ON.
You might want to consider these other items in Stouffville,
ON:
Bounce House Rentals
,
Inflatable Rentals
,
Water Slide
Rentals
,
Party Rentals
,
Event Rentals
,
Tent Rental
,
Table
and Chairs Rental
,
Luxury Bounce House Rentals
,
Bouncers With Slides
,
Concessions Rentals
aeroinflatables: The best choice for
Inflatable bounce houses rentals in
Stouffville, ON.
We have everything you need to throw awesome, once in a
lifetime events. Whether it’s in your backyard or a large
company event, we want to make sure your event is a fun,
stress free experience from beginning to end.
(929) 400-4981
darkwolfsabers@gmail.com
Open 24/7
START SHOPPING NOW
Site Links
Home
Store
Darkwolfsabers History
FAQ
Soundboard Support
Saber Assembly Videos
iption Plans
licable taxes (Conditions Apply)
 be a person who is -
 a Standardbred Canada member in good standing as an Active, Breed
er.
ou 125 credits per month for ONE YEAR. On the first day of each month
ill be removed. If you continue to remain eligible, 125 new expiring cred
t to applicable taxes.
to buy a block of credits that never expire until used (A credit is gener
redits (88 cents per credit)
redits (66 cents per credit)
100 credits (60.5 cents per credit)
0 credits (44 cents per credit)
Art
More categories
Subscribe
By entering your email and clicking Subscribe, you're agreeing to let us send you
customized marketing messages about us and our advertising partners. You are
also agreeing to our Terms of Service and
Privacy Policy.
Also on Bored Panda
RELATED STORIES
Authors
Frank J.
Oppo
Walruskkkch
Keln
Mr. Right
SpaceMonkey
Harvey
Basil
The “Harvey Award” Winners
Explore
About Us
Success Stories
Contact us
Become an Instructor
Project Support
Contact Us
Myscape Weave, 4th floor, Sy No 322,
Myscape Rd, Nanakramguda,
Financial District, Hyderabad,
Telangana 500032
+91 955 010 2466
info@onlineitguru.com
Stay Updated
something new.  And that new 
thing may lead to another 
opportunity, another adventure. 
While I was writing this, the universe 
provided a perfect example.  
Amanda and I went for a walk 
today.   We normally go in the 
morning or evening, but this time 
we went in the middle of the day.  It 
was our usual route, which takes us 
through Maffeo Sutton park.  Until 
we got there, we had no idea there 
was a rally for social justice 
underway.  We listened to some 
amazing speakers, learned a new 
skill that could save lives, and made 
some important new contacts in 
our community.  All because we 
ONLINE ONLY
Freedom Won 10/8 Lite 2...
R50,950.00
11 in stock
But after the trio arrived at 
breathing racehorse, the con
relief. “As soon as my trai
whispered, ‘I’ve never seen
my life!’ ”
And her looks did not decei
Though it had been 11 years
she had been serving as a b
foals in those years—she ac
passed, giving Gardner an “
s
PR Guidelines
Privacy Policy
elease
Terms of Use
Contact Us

==================================================

EXERCISE INSTRUCTIONS –
Return the text of the records without changes, starting at the beginning of the records and ending with the line that contains "to buy a block", including that line.

TASK OUTPUT –
ON.
You might want to consider these other items in Stouffville,
ON:
Bounce House Rentals
,
Inflatable Rentals
,
Water Slide
Rentals
,
Party Rentals
,
Event Rentals
,
Tent Rental
,
Table
and Chairs Rental
,
Luxury Bounce House Rentals
,
Bouncers With Slides
,
Concessions Rentals
aeroinflatables: The best choice for
Inflatable bounce houses rentals in
Stouffville, ON.
We have everything you need to throw awesome, once in a
lifetime events. Whether it’s in your backyard or a large
company event, we want to make sure your event is a fun,
stress free experience from beginning to end.
(929) 400-4981
darkwolfsabers@gmail.com
Open 24/7
START SHOPPING NOW
Site Links
Home
Store
Darkwolfsabers History
FAQ
Soundboard Support
Saber Assembly Videos
iption Plans
licable taxes (Conditions Apply)
 be a person who is -
 a Standardbred Canada member in good standing as an Active, Breed
er.
ou 125 credits per month for ONE YEAR. On the first day of each month
ill be removed. If you continue to remain eligible, 125 new expiring cred
t to applicable taxes.
to buy a block of credits that never expire until used (A credit is gener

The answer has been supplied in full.